Iceland is one of the great failed states of modern times, so completely wrecked that they may now have the opportunity to do something truly amazing.
Having allowed duplicitous foreign bankers and their own foolish greed destroy the financial and psychological standing of the nation, Iceland is the very definition of rock-bottom. This was the first country to lose its government to the financial crisis of 2008 as all the large banks failed relatively quickly. Trading in the local currency was halted and bank accounts were frozen, the Icelandic stock market dropped 90%.
When the autopsy was performed, it turned out that Iceland held €50 billion in debt (80% of which was at the banks) versus an annual GDP of €8 billion and their government had permitted it.
Their situation stands in great contrast to that of their neighbor Norway, a country where oil wealth is saved and distributed rationally and debt is a dirty word. If this were 800 years ago, the better-off Norwegians would be sailing longships toward Iceland with conquest on their minds and herring on their breath.
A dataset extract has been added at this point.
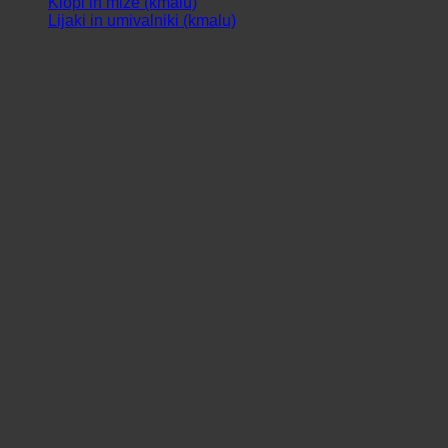
Klopi in mize (kmalu)
Lijaki in umivalniki (kmalu)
But Iceland does have some things going for it, including some of the most gorgeous women in the world:
But more importantly (maybe), they’ve also got the will to try democracy in its purest sense – a crowdsourced constitution…
From GOOD Magazine:
In the wake of the devastating collapse of Iceland’s commercial banks, the country is drawing up a new constitution, and it’s doing things a little differently: It’s crowdsourcing the process. For real.
The country’s 25-member constituional council is posting draft clauses on its website and inviting the public to comment on them there or on its Facebook page. And their comments are actually being incorporated into the document. The council also has Twitter, YouTube, and Flickr accounts and is streaming all of its meetings live. It’s perhaps the most open and participatory constitutional process in modern history (the Greeks were pretty good at democracy in their time).
Now this is a very interesting experiment and one that would be impractical for most other nations. Why is Iceland uniquely suited for such an endeavor?
For one, Iceland’s population is just barely tipping the scales at 320,000 – they can hold a vote in an open air forum by a show of hands like the island castaways from Lost. It’s also worth noting that the Icelandic population is astoundingly homogenous, 80 percent of the DNA is from the same Nordic strain while the other 20 percent is Celtic from the British Isles. 84% of Icelanders are members of either the State Church or the Lutheran church. 60% of the country’s population lives in the greater Reykjavik area.
So to call this popluace “tight-knit” would be an understatement.
If anyone can pull off a truly crowdsourced set of governing principles, it’s Iceland. The rest of the world now watches to see how it develops.